▶ ЗАДАНИЕ 1
Под каким названием, согласно фрагменту страницы, зритель видит у Романа Виктюка «Саломею» Оскара Уайльда?

▶ ФРАГМЕНТ СТРАНИЦЫ
● ● ● ●

Саломея и Оскар Уайльд Романа Виктюка

Страх. Сладострастие. Смерть

Pro logos

Не секрет, что Роман Виктюк заново создает тексты пьес для своих спектаклей. Об этом недвусмысленно свидетельствуют и подзаголовки в названиях его спектаклей. Потенциального зрителя посредством афиш и репертуарных анонсов сразу ставят в известность: он увидит не «Пробуждение весны» Франка Ведекинда, а «Мистерию Эроса и Танатоса» Романа Виктюка, не «Саломею» Оскара Уайльда, а «Странные игры Оскара Уайльда» Романа Виктюка, не… Изменения в текстовом материале пьесы, производимые Романом Григорьевичем, не носят характер некого «ремонта» с целью улучшения планировки, а представляют собой создание совершенно нового здания с другим, новым смыслом, в соответствии с оригинальным замыслом Романа Виктюка.

Впрочем, не один только текст пьесы, не текст сам по себе указывает нам на драматургическое творчество режиссера. Текст, текстовые структуры — лишь один из элементов его драматургии, равно как и пресловутая «эстетика Романа Виктюка» — не более чем инструмент психологического воздействия на зрителя, но отнюдь не «форма» «театра Романа Виктюка». Свести драматургическое творчество Романа Григорьевича до текстовых инноваций, а уникальность его театра до специфической эстетики — все равно что ограничить пределы всей математики одной лишь арифметикой. Поступить таким образом — значит, совершить непростительную глупость, досадную оплошность, исключительную близорукость. Обидно, должно быть, побывать в Египте и не видеть пирамид…

«Драматургия Романа Виктюка» — это не создание текстов, это создание действия, процесса. Но процесс этот — не сценическое действие, он происходит в существе самого зрителя, зрителя, который погружается в действие спектакля. Поэтому «драматургия Романа Виктюка» — это и не создание спектакля, это событие, акт непосредственного взаимодействия драматического действия и его зрителя, становящегося участником этого действа, их со-бытие. Поскольку подобное «событие-со-бытия» не является в прямом смысле этого слова текстом, по понятным причинам нельзя перенести данные аналитики, традиционной топики, лингвистики и даже безотказной семиологии непосредственно на драматургию Романа Виктюка. Вместе с тем, «драматургия» по ряду вполне очевидных фактов — слово в данном контексте далеко не случайное, поэтому все возможные отнесения к указанным областям знания позволительны, хотя и должны носить зачастую весьма условный, измененный характер. За неимением более подходящей понятийной системы мы будем использовать в анализе этого события-со-бытия термины, служащие обычно для анализа текста, словно бы это не действие, а текст.

● ● ● ●

▶ ИСХОДНЫЕ ДАННЫЕ

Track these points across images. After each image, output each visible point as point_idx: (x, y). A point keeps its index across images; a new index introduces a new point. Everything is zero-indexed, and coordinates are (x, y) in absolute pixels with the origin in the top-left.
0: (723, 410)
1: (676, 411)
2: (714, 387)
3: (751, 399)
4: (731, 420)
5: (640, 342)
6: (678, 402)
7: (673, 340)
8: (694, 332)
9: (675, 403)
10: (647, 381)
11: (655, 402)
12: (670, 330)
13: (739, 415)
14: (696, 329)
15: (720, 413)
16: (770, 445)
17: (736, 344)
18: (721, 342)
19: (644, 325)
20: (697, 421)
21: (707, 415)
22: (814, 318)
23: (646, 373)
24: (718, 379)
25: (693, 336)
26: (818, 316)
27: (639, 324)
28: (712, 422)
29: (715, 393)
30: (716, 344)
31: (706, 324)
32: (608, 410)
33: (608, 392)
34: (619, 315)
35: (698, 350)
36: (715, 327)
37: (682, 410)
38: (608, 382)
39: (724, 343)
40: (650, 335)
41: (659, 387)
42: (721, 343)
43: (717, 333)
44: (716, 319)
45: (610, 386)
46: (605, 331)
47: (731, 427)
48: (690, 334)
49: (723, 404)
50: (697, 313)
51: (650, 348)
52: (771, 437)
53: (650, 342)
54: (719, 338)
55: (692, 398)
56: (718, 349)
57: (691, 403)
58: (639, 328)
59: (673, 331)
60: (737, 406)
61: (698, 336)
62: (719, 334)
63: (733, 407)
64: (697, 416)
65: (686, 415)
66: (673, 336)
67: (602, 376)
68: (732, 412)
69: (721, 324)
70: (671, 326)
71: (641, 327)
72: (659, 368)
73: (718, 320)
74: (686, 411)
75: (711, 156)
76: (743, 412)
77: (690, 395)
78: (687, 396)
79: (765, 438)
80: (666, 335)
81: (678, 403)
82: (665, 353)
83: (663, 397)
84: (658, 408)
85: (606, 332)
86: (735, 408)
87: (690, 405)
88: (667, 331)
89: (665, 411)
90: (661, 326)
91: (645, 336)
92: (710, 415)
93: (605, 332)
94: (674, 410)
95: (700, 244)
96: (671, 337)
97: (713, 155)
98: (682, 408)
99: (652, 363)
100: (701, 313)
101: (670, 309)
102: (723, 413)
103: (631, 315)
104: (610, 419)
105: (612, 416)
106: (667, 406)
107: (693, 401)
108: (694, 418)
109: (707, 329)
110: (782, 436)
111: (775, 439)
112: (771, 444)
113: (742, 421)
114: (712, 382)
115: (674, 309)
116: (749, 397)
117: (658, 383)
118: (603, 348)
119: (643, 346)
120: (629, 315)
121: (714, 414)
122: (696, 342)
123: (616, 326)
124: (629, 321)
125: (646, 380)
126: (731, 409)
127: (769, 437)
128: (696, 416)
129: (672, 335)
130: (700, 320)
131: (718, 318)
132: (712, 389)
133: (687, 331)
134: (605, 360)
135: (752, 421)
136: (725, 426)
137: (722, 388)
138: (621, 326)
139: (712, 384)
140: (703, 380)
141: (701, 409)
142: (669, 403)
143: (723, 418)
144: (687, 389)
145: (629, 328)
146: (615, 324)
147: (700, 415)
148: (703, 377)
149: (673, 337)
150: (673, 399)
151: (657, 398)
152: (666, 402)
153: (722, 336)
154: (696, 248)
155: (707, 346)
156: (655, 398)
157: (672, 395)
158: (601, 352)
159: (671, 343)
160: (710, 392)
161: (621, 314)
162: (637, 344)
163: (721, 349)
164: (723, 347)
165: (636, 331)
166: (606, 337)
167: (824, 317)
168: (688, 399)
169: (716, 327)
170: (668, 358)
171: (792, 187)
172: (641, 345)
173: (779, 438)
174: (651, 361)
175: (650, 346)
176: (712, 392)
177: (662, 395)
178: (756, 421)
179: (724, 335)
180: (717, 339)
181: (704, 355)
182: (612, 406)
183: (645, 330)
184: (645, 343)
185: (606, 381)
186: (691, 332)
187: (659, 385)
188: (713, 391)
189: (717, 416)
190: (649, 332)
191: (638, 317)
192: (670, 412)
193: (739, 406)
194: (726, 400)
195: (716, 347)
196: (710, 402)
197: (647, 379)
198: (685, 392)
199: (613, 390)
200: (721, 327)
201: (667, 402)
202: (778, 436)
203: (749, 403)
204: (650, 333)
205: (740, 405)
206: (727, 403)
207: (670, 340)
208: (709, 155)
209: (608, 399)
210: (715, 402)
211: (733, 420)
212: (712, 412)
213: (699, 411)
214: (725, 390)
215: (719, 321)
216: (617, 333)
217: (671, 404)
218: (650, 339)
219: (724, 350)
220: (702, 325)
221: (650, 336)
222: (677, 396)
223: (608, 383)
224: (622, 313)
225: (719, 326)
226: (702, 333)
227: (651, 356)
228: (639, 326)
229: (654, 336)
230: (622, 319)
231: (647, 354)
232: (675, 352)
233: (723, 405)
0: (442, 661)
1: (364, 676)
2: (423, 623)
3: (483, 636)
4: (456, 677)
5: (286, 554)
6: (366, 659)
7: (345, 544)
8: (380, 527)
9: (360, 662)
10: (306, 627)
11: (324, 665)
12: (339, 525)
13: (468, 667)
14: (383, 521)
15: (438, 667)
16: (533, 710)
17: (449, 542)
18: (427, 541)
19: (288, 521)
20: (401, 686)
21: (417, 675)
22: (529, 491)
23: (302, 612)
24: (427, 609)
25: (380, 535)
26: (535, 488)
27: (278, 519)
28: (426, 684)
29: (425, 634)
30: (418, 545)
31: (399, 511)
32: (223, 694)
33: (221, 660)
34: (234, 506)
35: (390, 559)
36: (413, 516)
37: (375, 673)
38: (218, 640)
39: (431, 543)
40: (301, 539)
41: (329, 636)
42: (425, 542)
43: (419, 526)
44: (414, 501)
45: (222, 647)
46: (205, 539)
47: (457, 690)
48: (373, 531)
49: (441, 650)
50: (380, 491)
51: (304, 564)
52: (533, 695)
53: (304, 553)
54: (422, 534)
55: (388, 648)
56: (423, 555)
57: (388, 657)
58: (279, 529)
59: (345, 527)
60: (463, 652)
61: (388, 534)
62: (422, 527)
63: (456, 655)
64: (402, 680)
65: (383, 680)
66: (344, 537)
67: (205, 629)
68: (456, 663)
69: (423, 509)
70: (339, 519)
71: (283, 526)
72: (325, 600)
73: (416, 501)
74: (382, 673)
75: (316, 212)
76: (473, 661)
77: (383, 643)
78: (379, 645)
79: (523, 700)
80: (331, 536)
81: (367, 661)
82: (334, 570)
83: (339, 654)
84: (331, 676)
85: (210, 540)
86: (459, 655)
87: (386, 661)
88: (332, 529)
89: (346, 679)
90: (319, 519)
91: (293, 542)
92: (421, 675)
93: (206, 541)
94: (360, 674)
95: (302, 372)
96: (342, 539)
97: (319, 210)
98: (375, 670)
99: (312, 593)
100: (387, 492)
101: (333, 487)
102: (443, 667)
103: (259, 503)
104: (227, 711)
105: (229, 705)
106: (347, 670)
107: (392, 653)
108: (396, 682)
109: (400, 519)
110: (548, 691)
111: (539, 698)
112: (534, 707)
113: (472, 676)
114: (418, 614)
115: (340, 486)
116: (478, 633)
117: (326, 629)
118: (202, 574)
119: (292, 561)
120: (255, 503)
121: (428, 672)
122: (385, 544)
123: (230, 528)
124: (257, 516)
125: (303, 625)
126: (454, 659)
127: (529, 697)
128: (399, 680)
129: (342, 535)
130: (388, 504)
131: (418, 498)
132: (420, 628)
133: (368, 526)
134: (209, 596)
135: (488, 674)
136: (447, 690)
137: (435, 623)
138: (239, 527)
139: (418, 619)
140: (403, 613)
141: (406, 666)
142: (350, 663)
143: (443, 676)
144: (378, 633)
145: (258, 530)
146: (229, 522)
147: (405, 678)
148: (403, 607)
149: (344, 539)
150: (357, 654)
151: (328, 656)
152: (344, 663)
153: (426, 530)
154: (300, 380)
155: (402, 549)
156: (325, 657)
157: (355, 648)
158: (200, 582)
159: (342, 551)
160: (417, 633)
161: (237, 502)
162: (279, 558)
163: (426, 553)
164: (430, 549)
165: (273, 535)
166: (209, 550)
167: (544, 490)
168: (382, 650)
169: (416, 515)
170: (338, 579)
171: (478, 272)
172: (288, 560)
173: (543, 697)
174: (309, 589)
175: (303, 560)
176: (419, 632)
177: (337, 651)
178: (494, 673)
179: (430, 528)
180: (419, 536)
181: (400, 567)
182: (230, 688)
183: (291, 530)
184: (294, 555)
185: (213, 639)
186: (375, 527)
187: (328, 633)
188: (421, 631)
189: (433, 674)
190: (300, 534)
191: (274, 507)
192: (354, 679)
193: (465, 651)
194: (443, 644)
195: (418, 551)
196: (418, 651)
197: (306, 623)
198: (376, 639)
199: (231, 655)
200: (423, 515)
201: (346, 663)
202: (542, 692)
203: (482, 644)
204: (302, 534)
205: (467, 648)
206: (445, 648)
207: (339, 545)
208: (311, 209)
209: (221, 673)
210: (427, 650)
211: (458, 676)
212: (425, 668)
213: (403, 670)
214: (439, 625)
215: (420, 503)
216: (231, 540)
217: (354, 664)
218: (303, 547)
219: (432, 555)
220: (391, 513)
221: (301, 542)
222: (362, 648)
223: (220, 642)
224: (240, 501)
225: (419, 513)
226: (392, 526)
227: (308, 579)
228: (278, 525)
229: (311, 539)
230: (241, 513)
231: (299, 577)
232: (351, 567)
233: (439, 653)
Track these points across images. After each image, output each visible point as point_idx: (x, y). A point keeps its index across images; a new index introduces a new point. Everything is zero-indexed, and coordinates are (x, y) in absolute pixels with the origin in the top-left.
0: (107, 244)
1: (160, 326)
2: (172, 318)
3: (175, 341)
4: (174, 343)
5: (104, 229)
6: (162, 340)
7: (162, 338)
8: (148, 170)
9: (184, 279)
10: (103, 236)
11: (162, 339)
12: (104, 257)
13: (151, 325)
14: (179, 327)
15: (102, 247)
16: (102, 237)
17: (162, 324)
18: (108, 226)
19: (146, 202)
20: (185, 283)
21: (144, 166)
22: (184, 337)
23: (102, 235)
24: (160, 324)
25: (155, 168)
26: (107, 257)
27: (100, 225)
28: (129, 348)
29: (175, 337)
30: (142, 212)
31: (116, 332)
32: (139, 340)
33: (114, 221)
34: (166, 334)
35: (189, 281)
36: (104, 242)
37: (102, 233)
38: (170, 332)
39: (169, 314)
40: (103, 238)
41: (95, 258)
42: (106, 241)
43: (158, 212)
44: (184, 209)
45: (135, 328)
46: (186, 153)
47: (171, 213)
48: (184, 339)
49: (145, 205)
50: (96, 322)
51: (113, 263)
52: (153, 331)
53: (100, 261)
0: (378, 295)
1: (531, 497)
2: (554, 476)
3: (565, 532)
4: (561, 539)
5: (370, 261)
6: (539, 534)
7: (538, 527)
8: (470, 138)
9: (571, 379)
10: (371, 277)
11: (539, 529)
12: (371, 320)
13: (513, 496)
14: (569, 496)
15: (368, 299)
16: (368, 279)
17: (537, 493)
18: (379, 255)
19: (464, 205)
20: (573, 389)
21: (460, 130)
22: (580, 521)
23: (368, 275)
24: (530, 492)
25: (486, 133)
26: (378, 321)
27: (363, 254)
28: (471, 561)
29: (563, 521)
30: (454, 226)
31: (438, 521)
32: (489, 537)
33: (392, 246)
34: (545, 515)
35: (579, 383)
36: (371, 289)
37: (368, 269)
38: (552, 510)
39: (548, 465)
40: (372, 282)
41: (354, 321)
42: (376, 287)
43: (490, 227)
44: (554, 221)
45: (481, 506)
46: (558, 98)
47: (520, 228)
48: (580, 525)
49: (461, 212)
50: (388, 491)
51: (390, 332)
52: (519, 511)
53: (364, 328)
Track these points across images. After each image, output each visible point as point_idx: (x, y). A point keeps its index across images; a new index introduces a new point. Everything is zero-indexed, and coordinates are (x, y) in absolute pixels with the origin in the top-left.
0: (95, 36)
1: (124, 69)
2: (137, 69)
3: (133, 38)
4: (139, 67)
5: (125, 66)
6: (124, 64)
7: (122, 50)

● ● ● ●

▶ ЗАДАНИЕ 2
Выведите в виде JSON-списка, по одному элементу на строку и без пустых строк, часть исходных данных от их начала до строки, содержащей «117: (658, 383)», включительно.

▶ ОТВЕТ 1
«Странные игры Оскара Уайльда» Романа Виктюка.

▶ ОТВЕТ 2
[
  "Track these points across images. After each image, output each visible point as point_idx: (x, y). A point keeps its index across images; a new index introduces a new point. Everything is zero-indexed, and coordinates are (x, y) in absolute pixels with the origin in the top-left.",
  "0: (723, 410)",
  "1: (676, 411)",
  "2: (714, 387)",
  "3: (751, 399)",
  "4: (731, 420)",
  "5: (640, 342)",
  "6: (678, 402)",
  "7: (673, 340)",
  "8: (694, 332)",
  "9: (675, 403)",
  "10: (647, 381)",
  "11: (655, 402)",
  "12: (670, 330)",
  "13: (739, 415)",
  "14: (696, 329)",
  "15: (720, 413)",
  "16: (770, 445)",
  "17: (736, 344)",
  "18: (721, 342)",
  "19: (644, 325)",
  "20: (697, 421)",
  "21: (707, 415)",
  "22: (814, 318)",
  "23: (646, 373)",
  "24: (718, 379)",
  "25: (693, 336)",
  "26: (818, 316)",
  "27: (639, 324)",
  "28: (712, 422)",
  "29: (715, 393)",
  "30: (716, 344)",
  "31: (706, 324)",
  "32: (608, 410)",
  "33: (608, 392)",
  "34: (619, 315)",
  "35: (698, 350)",
  "36: (715, 327)",
  "37: (682, 410)",
  "38: (608, 382)",
  "39: (724, 343)",
  "40: (650, 335)",
  "41: (659, 387)",
  "42: (721, 343)",
  "43: (717, 333)",
  "44: (716, 319)",
  "45: (610, 386)",
  "46: (605, 331)",
  "47: (731, 427)",
  "48: (690, 334)",
  "49: (723, 404)",
  "50: (697, 313)",
  "51: (650, 348)",
  "52: (771, 437)",
  "53: (650, 342)",
  "54: (719, 338)",
  "55: (692, 398)",
  "56: (718, 349)",
  "57: (691, 403)",
  "58: (639, 328)",
  "59: (673, 331)",
  "60: (737, 406)",
  "61: (698, 336)",
  "62: (719, 334)",
  "63: (733, 407)",
  "64: (697, 416)",
  "65: (686, 415)",
  "66: (673, 336)",
  "67: (602, 376)",
  "68: (732, 412)",
  "69: (721, 324)",
  "70: (671, 326)",
  "71: (641, 327)",
  "72: (659, 368)",
  "73: (718, 320)",
  "74: (686, 411)",
  "75: (711, 156)",
  "76: (743, 412)",
  "77: (690, 395)",
  "78: (687, 396)",
  "79: (765, 438)",
  "80: (666, 335)",
  "81: (678, 403)",
  "82: (665, 353)",
  "83: (663, 397)",
  "84: (658, 408)",
  "85: (606, 332)",
  "86: (735, 408)",
  "87: (690, 405)",
  "88: (667, 331)",
  "89: (665, 411)",
  "90: (661, 326)",
  "91: (645, 336)",
  "92: (710, 415)",
  "93: (605, 332)",
  "94: (674, 410)",
  "95: (700, 244)",
  "96: (671, 337)",
  "97: (713, 155)",
  "98: (682, 408)",
  "99: (652, 363)",
  "100: (701, 313)",
  "101: (670, 309)",
  "102: (723, 413)",
  "103: (631, 315)",
  "104: (610, 419)",
  "105: (612, 416)",
  "106: (667, 406)",
  "107: (693, 401)",
  "108: (694, 418)",
  "109: (707, 329)",
  "110: (782, 436)",
  "111: (775, 439)",
  "112: (771, 444)",
  "113: (742, 421)",
  "114: (712, 382)",
  "115: (674, 309)",
  "116: (749, 397)",
  "117: (658, 383)"
]